New Jersey Transit's Board of Directors authorized consultant work for conceptual design, completion of the environmental assessment (EA) and preparation of the documentation required by the Federal Transit Administration for new transit lines to open service to northwestern New Jersey and northeastern Pennsylvania. The State of New Jersey completed the purchase of the Lackawanna Cut-Off right-of-way and property within the state in May 2001.

In May 2008, the North Jersey Transportation Planning Authority (NJTPA) approved funding to rebuild the first segment of track for restored service along the Cut-Off route between Andover and Port Morris Junction. After review of the submitted environmental assessment, the Federal Transit Administration issued a Finding of No Significant Impact (FONSI) for the first phase of the project to Andover on September 12, 2008. Preparation to restore trackage between Port Morris and Andover was originally slated to begin in 2010 but was delayed until early 2011 due to environmental concerns and questions over the exact location of the Andover Station area. In September 2011, the first new track was laid at Port Morris; three months later, Norfolk Southern delivered 7.5 mi of continuously welded rail to Port Morris, enough to re-lay a single track to Andover. As of 2021, much of the right-of-way between Port Morris and Lake Lackawanna had been cleared of trees and debris. A total of 4.25 mi of track has been laid west of Port Morris Junction in three disconnected sections.

As of 2021, New Jersey Transit intends to resume rail service between Andover and Hoboken, New Jersey and to New York Penn Station via transfer to Midtown Direct service, by connecting to the existing NJT Montclair-Boonton Line and Morris & Essex Lines. Service is projected to start in 2026. Construction began in 2011 to restore passenger service in phases, and the first phase includes opening service along 7.3 mi of track to Andover. Extension of service via Amtrak has also been proposed, including the potential of restoring service to Blairstown, New Jersey, and stations in Pennsylvania with a proposed terminus in Scranton, Pennsylvania.

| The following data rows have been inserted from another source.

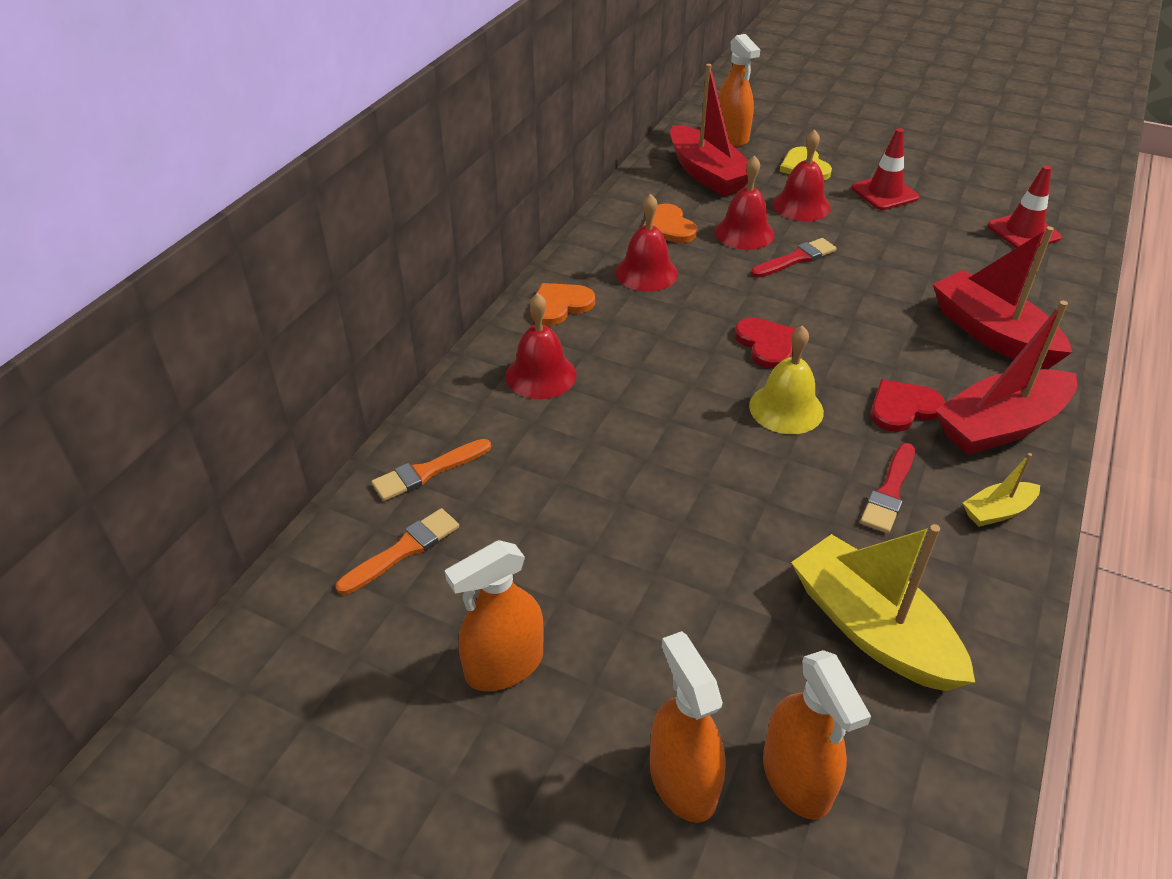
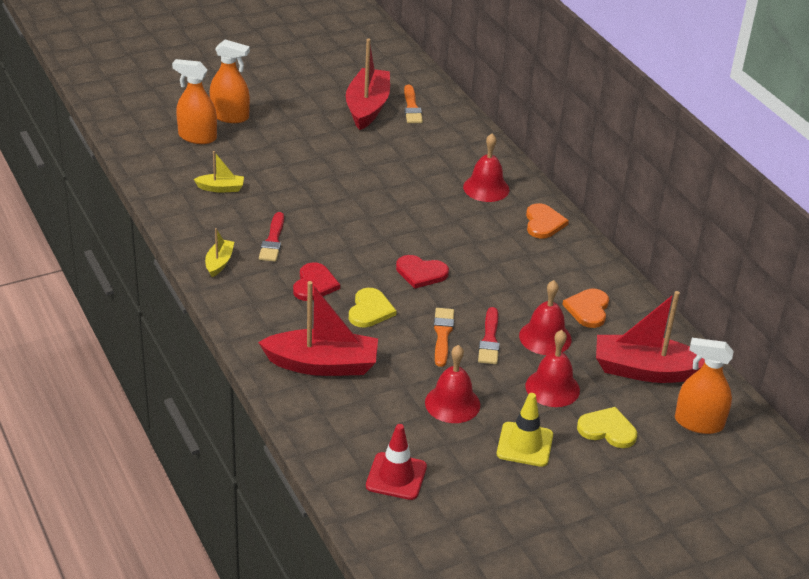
camera: 125 degrees right, 5 degrees down
(428, 471) = (453, 130): orange brush -> orange brush (442, 334)
(504, 665) = (324, 105): orange spray bottle -> none
(646, 273) = (542, 270): red bell -> red bell (452, 403)
(668, 227) = (588, 309): orange heart -> orange heart turned 90 degrees counterclockwise
(786, 408) = (364, 247): yellow bell -> none
(872, 629) = (221, 188): yellow boat -> yellow boat, size x0.49
(875, 347) = (370, 310): none -> yellow heart
(884, 193) = (524, 444): red traffic cone -> yellow traffic cone
(889, 492) = (273, 240): red brush -> red brush turned 150 degrees counterclockwise
(1000, 426) = (259, 307): red boat -> red boat (367, 107)

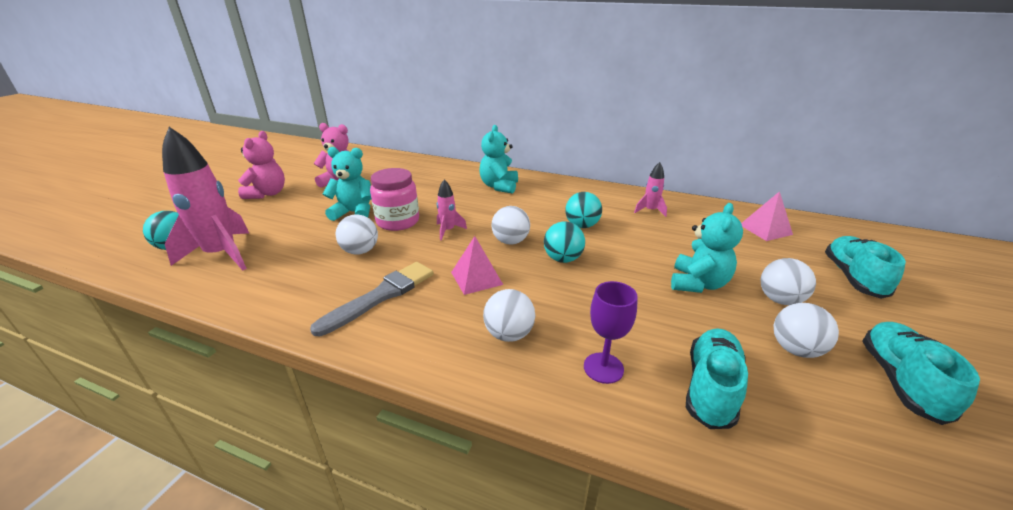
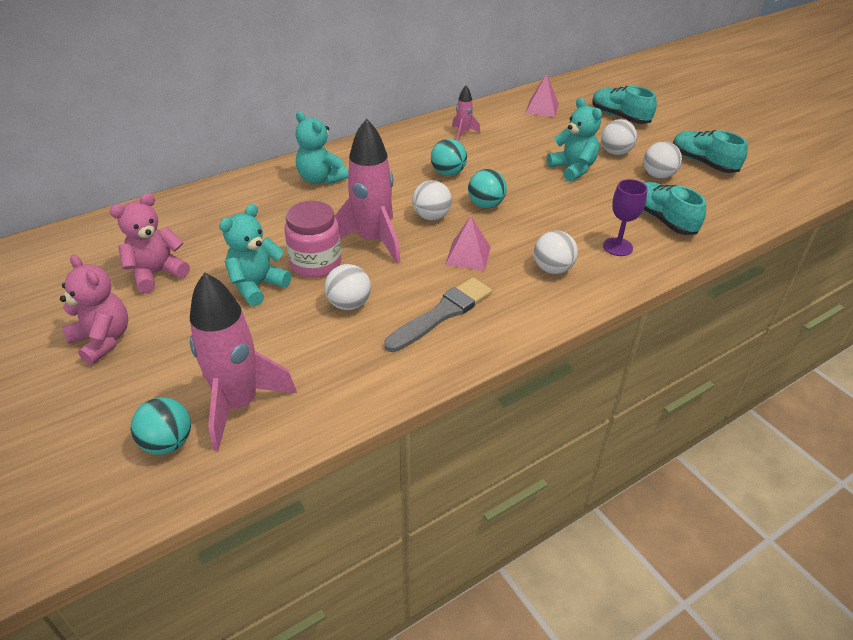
camera: 55 degrees left, 10 degrees up
(381, 296) = (442, 314): grey brush -> grey brush turned 60 degrees clockwise
(448, 231) = (372, 241): pink rocket -> pink rocket, size x2.12

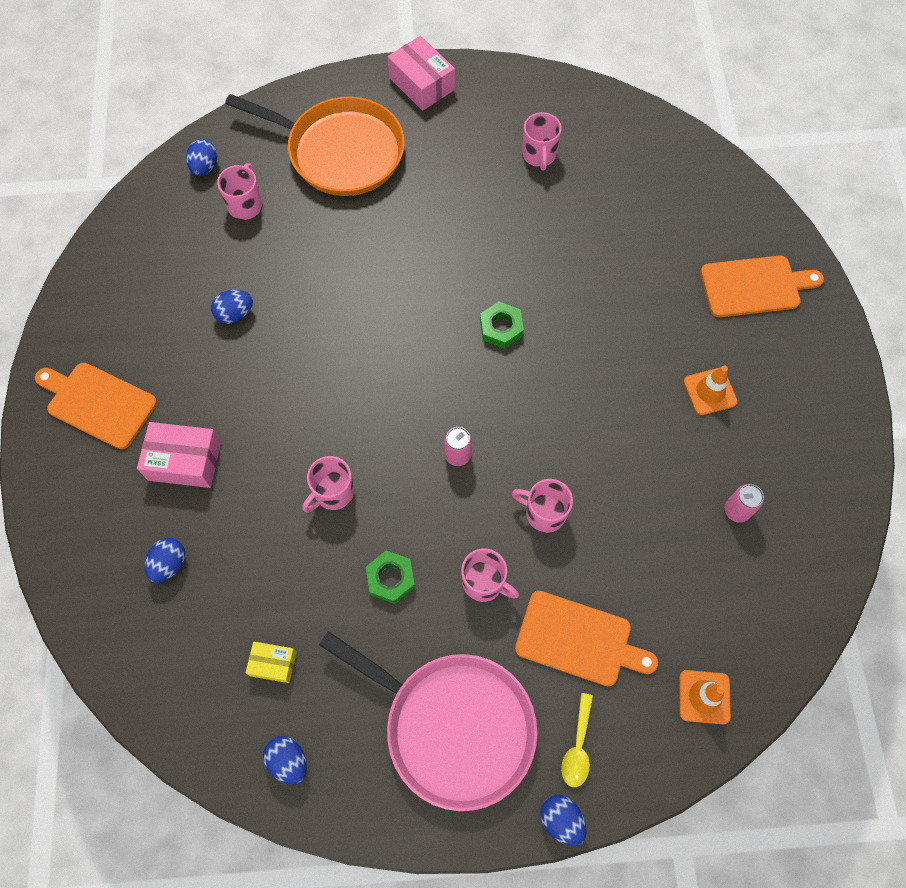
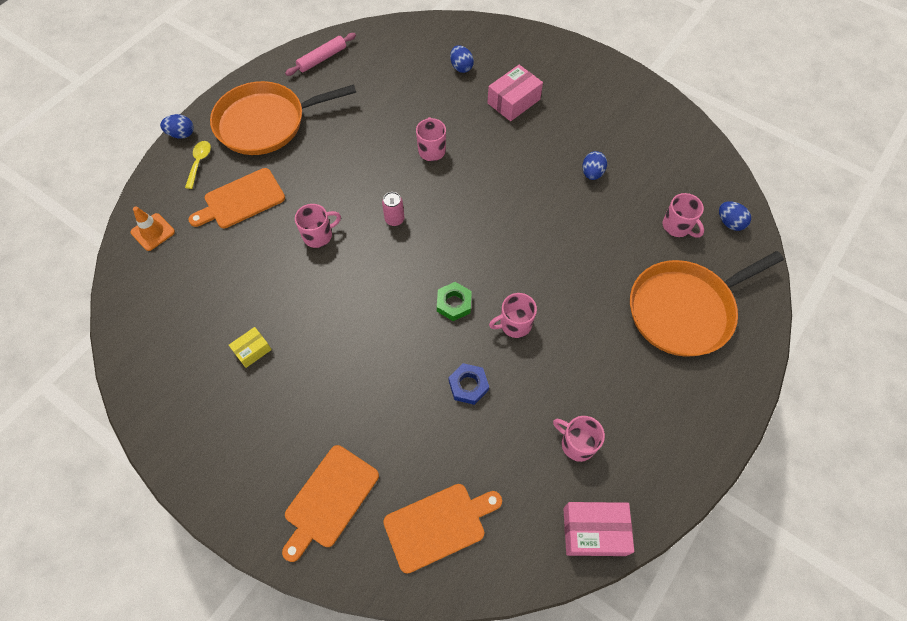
camera: 130 degrees right, 5 degrees down
(98, 403) = (584, 85): orange cutting board -> orange cutting board (438, 525)
(273, 663) = (370, 77): yellow box -> yellow box (252, 350)
(288, 761) = (322, 58): blue egg -> pink rolling pin
(390, 578) = (360, 145): green nut -> none
(422, 84) = (716, 412): pink box -> pink box (594, 531)
(453, 726) = (266, 123): pink pan -> orange pan
(484, 582) = (314, 181): pink mug -> pink mug (514, 324)
(566, 260) = (468, 385): none -> blue nut
(578, 747) = (199, 162): yellow spoon -> yellow spoon turned 45 degrees clockwise
(710, 391) = (291, 390): orange traffic cone -> none
(736, 510) = (211, 335): pink can -> none

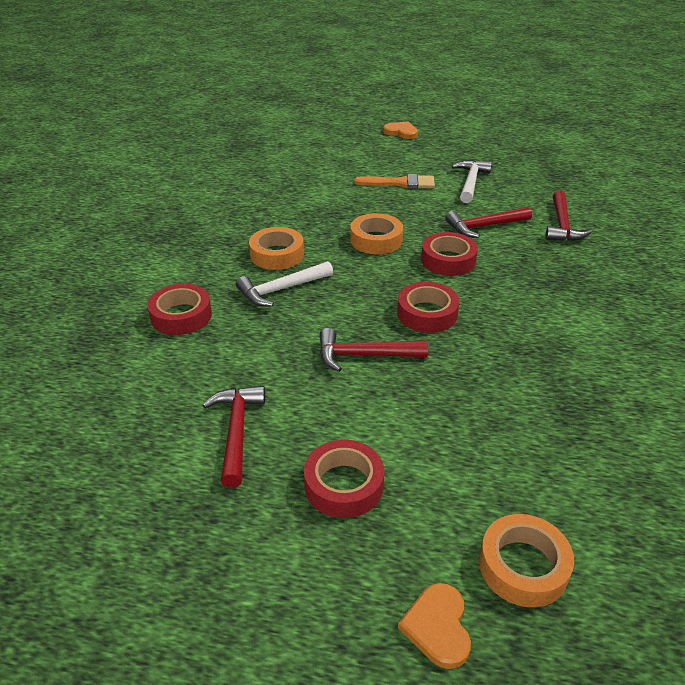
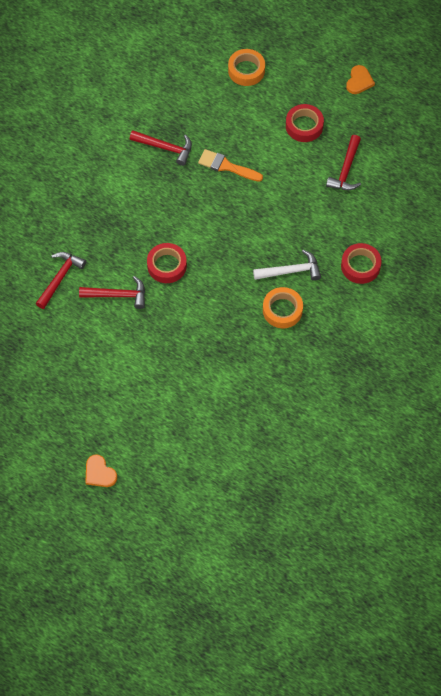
camera: 160 degrees left, 25 degrees up
(364, 355) = (262, 199): red hammer -> red hammer (165, 148)
(376, 240) = (205, 304): orange tape -> none
(400, 183) = (148, 377): orange brush -> orange brush (226, 166)
(427, 313) = (208, 220): red tape -> none
(437, 627) = (291, 61): orange heart -> orange heart (359, 81)
(470, 182) = (89, 359): white hammer -> none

On April 13, 2022, the NJ Transit board announced the approval of an approximated $32.5 million contract for completion of repairs to the Roseville Tunnel and construction of the new Andover station. It is widely anticipated that work will be completed in the latter part of 2026.

===Construction===
A disagreement over the replacement of a culvert on private property near the proposed station has delayed progress on the resumption of construction., but as of early August 2017, an agreement has been made to replace the culvert with the property owner and continue building track to Andover.